On Wed 2008-11-26 11:29:36, Evgeniy Polyakov wrote:
> On Wed, Nov 26, 2008 at 12:15:38AM -0800, Andrew Morton ([email protected]) wrote:
> > OK, so we have a super-duper framework which will allow us to add pids
> > (and other things) to inotify messages.
>
> Yup :)
>
> > This still doesn't provide a reason for anyone to be interested in the
> > code! Why do we want pids in inotify messages?
>
> I actually cared only about myself :)
> I started the thread and implementation, because my application has to
> differentiate IO made by itself and any IO made by system (another
> users, crons, whatever else), inotify did not give me that info, so I
> extended it. As of others: PID/TID may be used by watching applications
> to reduce own load to not process own IO, things like beagle may show
> who actually made changes into the file.

Actually, does the kernel even know who initiated the i/o?

Take two threads, both mapping /etc/something , both of them writing
through the mmap.
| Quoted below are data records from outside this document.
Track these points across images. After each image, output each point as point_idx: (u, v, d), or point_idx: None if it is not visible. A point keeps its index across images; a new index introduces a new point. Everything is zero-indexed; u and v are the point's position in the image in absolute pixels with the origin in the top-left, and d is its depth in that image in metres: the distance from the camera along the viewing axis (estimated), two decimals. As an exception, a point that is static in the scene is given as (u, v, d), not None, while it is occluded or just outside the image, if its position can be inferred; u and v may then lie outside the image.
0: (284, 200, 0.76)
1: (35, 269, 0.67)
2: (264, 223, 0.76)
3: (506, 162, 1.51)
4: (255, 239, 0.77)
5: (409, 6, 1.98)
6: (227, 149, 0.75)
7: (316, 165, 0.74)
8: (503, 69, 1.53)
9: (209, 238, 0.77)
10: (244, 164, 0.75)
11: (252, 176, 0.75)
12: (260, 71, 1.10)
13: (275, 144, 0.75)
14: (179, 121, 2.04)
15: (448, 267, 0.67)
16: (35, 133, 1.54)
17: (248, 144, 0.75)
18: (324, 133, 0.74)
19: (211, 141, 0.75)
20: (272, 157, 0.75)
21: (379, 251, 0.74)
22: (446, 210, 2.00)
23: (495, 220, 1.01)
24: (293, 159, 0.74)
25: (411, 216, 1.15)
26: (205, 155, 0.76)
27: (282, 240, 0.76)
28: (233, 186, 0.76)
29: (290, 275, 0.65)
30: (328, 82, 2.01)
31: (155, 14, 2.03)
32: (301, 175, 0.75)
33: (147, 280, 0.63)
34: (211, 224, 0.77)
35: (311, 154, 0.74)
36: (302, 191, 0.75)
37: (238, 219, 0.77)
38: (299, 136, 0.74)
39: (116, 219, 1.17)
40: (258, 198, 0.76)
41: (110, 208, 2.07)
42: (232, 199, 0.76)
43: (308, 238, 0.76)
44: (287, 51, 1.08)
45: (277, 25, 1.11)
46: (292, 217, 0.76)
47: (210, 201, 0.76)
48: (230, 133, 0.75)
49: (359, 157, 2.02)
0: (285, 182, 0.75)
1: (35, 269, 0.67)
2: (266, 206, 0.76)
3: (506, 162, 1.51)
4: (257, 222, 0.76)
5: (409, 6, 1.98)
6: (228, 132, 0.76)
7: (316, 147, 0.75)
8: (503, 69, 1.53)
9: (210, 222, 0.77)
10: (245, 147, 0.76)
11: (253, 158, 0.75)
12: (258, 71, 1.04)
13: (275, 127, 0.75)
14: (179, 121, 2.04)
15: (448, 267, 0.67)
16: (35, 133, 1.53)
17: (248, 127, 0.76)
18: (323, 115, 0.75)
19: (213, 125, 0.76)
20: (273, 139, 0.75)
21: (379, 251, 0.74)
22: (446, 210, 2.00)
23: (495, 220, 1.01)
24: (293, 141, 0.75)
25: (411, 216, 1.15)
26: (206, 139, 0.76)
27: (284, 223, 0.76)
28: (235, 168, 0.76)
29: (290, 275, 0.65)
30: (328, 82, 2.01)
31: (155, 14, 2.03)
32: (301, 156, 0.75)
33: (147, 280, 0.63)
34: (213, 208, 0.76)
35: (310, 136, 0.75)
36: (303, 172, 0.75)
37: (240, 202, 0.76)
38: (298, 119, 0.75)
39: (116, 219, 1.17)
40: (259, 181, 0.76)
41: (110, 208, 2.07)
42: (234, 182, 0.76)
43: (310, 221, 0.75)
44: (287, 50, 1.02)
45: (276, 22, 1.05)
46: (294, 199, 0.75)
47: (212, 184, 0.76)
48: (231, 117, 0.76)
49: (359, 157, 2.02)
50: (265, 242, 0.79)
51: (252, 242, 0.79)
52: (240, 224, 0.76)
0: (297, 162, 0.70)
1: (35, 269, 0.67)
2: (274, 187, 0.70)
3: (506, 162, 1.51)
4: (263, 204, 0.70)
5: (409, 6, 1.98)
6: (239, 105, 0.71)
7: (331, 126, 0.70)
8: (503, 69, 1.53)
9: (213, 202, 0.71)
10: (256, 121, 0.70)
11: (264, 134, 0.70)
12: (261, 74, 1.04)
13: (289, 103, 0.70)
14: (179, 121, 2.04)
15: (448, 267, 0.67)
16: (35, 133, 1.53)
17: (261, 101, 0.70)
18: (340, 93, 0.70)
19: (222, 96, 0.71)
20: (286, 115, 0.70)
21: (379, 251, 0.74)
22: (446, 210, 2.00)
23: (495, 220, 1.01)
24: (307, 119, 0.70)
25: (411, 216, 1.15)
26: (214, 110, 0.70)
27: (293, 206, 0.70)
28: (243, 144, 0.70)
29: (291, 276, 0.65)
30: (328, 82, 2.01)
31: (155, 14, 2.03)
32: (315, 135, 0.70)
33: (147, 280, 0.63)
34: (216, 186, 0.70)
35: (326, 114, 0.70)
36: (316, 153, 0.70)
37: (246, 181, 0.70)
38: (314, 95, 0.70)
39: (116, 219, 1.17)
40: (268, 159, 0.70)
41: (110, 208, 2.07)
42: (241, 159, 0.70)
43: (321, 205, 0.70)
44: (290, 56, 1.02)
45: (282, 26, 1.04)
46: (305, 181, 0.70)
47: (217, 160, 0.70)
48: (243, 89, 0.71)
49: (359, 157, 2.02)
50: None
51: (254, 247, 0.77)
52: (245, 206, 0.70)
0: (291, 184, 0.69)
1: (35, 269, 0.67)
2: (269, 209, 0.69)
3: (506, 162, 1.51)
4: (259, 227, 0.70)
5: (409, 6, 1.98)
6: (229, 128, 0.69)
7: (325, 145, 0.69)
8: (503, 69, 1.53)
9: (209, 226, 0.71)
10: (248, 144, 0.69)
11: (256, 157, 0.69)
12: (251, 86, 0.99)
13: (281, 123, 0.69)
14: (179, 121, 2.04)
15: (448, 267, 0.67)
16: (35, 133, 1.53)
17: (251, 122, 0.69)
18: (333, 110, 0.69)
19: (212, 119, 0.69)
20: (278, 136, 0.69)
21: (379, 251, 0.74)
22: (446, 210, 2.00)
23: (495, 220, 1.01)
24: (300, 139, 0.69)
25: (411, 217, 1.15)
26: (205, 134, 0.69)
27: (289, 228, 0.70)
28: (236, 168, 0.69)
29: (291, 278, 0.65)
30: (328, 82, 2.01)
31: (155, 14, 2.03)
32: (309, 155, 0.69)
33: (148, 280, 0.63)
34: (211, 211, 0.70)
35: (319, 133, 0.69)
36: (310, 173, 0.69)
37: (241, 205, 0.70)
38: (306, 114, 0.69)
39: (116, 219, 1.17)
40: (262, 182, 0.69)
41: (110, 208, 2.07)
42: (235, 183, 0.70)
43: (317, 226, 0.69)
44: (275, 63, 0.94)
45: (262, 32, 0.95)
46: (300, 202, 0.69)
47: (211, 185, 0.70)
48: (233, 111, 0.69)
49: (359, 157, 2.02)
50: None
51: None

Kernel sees dirty pages so it writes them back, but
which thread is repsonsible for the write?

> > And how does this work give that pids are (no longer) system-wide unique?
>
> It gets pids from the caller's task_struct (via current), so its data is
> as unique as process calling getpid() or syscall(__NR_gettid).

What happens on mmap()?
Pavel
--
(english) http://www.livejournal.com/~pavelmachek
(cesky, pictures) http://atrey.karlin.mff.cuni.cz/~pavel/picture/horses/blog.html

2008-12-04 09:09:22

by Evgeniy Polyakov

[permalink] [raw]

Subject: Re: [take2] Inotify: nested attributes support.

On Thu, Dec 04, 2008 at 09:43:10AM +0100, Pavel Machek ([email protected]) wrote:
> Actually, does the kernel even know who initiated the i/o?
>
> Take two threads, both mapping /etc/something , both of them writing
> through the mmap. Kernel sees dirty pages so it writes them back, but
> which thread is repsonsible for the write?

It depends. If write will be done with write() syscall, caller will be
stored. Otherwise inotify does not hook into page fault code afaics.

> > > And how does this work give that pids are (no longer) system-wide unique?
> >
> > It gets pids from the caller's task_struct (via current), so its data is
> > as unique as process calling getpid() or syscall(__NR_gettid).
>
> What happens on mmap()?

mmap() syscall is not processed by inotify.

--
Evgeniy Polyakov